You were correct. The first stable release of PHP 5.6 is now available. It’s apparent that getting people off of PHP 5.2/5.3 is difficult, but could we get PHP 5.5/5.6 as options too? Dreamhost now only has one supported version of PHP available. I think if people had more options, they may be more likely to upgrade. If I had a custom app and I could go from 5.2 to 5.6, I’d think it was more worth the time of upgrading my app’s code from 5.2 to 5.6 than if I was only going from 5.2 to 5.4 and would have to upgrade my code again to go from 5.4 to 5.6 later.

Why can’t DH add the latest stable version (currently 5.6)? What does this have to do with some people still using 5.2? 5.5 has been stable for over a year and is still not available on DreamHost.

Here’s an interesting news post on about version 5.4:

And here’s the relevant content:

[quote]18 Sep 2014
The PHP development team announces the immediate availability of PHP 5.4.33. 10 bugs were fixed in this release. All PHP 5.4 users are encouraged to upgrade to this version.

This release is the last planned release that contains regular bugfixes. All the consequent releases will contain only security-relevant fixes, for the term of one year. PHP 5.4 users that need further bugfixes are encouraged to upgrade to PHP 5.6 or PHP 5.5.[/quote]

No more planned bugfixes for PHP 5.4. And an anticipated end of life around September 2014.

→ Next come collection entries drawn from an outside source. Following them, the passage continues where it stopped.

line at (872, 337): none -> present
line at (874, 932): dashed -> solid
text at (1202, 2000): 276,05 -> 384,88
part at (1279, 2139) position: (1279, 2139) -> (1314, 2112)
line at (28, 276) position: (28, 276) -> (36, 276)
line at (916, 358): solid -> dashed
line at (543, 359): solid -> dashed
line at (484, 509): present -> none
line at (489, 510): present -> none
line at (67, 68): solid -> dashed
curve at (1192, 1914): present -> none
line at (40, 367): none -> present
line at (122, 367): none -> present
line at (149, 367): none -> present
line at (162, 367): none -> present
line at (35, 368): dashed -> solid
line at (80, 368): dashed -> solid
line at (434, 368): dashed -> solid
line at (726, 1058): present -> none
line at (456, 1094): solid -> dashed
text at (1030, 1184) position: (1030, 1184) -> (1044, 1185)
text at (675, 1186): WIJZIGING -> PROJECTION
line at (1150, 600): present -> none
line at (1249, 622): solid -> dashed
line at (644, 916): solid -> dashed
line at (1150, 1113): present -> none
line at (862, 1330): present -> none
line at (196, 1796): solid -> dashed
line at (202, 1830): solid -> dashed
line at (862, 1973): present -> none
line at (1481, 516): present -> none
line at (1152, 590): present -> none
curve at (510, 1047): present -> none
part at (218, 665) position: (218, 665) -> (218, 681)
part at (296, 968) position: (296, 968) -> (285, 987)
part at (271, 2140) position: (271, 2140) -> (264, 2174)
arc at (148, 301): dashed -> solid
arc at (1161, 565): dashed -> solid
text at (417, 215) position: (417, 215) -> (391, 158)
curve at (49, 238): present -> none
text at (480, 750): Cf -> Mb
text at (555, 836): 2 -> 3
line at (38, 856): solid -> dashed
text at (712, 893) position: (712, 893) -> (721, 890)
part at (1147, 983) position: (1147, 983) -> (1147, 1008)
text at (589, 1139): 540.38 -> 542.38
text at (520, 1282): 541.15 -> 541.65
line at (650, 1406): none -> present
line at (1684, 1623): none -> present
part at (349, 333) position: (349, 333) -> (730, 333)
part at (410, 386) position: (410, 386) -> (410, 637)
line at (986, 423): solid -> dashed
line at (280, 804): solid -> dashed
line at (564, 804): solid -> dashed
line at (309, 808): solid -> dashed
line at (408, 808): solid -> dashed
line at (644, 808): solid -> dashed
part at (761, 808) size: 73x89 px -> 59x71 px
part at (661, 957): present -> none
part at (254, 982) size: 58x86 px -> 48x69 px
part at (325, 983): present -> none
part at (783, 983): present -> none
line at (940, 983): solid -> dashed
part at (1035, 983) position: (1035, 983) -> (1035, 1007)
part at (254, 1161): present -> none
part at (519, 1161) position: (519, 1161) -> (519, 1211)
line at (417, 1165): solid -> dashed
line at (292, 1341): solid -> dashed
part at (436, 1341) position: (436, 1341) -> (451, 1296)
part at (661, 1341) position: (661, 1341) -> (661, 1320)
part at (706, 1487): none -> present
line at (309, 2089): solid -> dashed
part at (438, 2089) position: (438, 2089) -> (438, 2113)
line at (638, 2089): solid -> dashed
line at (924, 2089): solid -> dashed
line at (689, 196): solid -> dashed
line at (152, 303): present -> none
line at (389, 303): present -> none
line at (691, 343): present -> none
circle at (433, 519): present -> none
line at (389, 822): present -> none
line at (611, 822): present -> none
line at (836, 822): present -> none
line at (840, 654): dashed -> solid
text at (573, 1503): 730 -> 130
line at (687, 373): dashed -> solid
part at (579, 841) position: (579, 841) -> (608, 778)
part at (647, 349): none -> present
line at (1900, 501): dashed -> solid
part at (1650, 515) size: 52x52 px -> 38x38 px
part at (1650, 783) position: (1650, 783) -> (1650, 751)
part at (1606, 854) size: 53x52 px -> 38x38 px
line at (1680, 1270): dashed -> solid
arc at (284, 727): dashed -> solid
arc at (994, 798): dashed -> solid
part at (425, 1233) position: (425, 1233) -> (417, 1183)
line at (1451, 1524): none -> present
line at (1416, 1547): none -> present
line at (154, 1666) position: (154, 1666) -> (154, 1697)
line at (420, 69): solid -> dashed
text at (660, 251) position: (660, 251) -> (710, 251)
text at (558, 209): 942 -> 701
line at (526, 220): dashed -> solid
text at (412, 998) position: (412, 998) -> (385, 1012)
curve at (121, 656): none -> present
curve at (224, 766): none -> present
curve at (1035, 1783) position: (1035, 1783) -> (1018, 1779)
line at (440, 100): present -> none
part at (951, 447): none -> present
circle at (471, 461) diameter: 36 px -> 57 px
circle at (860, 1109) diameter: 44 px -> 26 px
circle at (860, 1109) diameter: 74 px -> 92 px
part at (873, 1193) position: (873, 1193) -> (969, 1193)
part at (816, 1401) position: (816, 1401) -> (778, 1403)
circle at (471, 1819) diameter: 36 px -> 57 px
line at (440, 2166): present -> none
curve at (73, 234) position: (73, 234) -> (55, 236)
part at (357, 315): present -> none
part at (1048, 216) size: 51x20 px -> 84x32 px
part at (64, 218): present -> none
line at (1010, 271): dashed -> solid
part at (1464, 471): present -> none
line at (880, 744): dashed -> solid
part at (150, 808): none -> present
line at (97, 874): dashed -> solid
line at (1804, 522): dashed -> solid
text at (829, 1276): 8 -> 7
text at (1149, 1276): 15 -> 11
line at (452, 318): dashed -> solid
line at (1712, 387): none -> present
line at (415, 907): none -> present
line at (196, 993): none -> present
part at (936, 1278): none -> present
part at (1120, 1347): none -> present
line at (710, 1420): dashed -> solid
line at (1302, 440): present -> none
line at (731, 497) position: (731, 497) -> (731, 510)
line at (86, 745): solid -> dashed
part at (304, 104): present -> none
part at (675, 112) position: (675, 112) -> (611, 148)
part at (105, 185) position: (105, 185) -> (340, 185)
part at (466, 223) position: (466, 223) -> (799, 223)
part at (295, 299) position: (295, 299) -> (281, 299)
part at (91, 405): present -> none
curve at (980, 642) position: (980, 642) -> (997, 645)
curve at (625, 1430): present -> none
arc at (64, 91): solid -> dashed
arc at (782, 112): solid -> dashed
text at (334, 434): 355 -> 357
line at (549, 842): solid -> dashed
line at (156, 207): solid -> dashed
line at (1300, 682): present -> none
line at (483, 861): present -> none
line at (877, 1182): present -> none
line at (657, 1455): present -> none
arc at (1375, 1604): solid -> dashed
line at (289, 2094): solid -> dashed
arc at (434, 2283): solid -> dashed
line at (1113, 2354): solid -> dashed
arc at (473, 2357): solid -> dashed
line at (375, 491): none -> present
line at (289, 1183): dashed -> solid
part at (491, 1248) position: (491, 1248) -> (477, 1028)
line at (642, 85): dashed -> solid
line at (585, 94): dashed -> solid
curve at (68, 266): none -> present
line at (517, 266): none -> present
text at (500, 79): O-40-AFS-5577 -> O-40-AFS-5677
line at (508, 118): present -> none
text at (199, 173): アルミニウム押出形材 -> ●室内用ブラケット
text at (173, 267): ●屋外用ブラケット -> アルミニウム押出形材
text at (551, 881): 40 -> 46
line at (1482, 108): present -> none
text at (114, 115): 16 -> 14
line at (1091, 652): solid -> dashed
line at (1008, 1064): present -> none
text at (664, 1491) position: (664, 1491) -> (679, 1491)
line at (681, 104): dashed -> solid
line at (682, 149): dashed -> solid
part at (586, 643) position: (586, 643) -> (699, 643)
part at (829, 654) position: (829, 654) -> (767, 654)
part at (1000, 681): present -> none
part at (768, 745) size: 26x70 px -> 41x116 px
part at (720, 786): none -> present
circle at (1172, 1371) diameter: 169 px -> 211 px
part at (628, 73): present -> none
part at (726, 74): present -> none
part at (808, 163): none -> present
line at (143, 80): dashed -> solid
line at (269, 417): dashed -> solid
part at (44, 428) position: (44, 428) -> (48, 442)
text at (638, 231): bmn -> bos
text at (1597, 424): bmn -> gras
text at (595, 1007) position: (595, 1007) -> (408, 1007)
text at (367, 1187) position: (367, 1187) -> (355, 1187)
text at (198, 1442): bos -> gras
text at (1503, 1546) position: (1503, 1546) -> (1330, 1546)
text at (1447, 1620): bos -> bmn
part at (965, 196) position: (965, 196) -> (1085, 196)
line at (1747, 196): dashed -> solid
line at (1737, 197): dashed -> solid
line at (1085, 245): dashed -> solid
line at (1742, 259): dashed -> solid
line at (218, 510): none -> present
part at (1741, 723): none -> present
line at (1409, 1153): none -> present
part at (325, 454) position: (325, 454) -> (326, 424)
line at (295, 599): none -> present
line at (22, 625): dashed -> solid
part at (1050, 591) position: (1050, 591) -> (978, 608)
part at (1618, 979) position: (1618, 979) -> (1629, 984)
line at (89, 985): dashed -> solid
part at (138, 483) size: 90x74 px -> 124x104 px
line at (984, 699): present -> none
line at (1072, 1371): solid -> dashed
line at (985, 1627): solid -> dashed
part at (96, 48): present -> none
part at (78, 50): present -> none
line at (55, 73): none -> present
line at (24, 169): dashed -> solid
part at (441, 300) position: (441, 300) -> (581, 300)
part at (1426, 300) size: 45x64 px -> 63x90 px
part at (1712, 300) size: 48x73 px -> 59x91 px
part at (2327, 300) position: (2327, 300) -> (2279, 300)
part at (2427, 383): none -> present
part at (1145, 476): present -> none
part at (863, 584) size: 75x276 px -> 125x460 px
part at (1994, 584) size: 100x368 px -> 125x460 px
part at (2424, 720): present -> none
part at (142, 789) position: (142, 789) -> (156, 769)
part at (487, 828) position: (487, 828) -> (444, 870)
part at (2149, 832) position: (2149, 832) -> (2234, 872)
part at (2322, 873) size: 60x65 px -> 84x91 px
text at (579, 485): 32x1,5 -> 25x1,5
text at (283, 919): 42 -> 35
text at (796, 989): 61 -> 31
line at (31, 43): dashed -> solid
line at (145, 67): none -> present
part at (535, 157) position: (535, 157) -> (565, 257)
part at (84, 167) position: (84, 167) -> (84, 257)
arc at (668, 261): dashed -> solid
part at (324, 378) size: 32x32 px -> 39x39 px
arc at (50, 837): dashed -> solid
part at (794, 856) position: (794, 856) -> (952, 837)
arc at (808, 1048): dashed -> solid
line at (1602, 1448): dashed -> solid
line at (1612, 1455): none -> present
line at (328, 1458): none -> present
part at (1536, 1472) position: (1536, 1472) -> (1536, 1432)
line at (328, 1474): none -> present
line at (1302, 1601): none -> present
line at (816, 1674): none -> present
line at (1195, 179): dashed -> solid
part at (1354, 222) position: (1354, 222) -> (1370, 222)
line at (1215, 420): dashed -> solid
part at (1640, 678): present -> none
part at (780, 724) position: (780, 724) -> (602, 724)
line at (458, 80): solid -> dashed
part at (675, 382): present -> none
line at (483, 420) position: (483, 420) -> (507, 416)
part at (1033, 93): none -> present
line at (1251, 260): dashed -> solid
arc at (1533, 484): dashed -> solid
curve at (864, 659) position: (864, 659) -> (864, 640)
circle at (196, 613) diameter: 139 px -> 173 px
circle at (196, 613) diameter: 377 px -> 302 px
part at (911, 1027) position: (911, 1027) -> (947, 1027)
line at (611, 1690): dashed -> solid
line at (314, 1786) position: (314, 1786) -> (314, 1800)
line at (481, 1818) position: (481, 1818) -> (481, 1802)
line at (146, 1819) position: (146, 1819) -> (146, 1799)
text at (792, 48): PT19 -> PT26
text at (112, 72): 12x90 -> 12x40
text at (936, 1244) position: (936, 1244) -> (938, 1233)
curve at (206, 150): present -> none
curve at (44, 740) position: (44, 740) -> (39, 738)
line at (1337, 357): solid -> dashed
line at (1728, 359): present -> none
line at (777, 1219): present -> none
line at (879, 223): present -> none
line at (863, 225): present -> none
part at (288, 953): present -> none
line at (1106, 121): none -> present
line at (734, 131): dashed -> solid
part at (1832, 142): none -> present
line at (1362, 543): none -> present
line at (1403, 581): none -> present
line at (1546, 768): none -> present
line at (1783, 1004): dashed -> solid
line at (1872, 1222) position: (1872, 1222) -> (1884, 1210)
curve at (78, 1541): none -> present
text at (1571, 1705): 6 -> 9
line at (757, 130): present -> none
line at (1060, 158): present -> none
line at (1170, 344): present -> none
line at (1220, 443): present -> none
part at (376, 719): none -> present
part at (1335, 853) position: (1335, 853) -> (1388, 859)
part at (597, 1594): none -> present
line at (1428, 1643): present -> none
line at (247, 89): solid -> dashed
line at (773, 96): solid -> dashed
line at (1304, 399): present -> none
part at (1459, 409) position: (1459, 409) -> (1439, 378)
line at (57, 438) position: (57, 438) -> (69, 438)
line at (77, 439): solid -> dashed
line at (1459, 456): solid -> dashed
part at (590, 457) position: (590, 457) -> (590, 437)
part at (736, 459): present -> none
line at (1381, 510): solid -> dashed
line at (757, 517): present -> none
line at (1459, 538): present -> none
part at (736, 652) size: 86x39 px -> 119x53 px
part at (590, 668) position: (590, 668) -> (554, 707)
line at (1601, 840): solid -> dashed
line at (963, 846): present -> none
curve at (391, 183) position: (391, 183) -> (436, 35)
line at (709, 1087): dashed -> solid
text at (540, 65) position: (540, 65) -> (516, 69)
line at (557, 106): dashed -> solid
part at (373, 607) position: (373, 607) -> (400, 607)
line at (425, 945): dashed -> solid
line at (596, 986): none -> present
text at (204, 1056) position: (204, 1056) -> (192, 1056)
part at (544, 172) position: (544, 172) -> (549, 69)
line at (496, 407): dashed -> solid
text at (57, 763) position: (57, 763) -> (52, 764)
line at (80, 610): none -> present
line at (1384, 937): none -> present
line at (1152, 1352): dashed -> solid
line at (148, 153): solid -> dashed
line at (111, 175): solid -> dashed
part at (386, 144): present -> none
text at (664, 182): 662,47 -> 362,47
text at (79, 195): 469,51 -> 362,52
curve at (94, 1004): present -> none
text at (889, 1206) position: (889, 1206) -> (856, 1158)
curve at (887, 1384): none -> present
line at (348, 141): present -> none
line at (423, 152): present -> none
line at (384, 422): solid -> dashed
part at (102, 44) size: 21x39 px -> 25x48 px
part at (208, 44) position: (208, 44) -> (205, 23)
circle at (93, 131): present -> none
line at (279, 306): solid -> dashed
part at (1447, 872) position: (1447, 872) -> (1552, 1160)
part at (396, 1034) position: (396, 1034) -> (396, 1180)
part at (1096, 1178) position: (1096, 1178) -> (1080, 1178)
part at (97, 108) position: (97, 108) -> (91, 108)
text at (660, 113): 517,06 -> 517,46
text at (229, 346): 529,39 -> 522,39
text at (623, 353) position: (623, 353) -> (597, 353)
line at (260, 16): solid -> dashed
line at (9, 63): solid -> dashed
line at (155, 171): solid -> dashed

This means the latest version of PHP available on Dreamhost has less than a year of support remaining and zero planned bugfixes.

sigh We’re so thrilled too.

Because the OS on your servers can’t always handle it. Which is (part of) why we’re upgrading and moving from Debian to Ubuntu. Speaking of security/bugfixes not being applied…

We want to get everything to a place where we CAN do exactly what you guys are suggesting :slight_smile: It’s not easy when you look at all the servers we have, and really, having them be more and more out of sync with each other is a nightmare.

As for what we learned from 5.2? People who installed their own brands of PHP and people who are using some pretty archaic code are still out there, and many have forgotten about the things they did to make their sites work. So debugging those has been interesting. It tells us a lot about things to look out for when we upgrade again.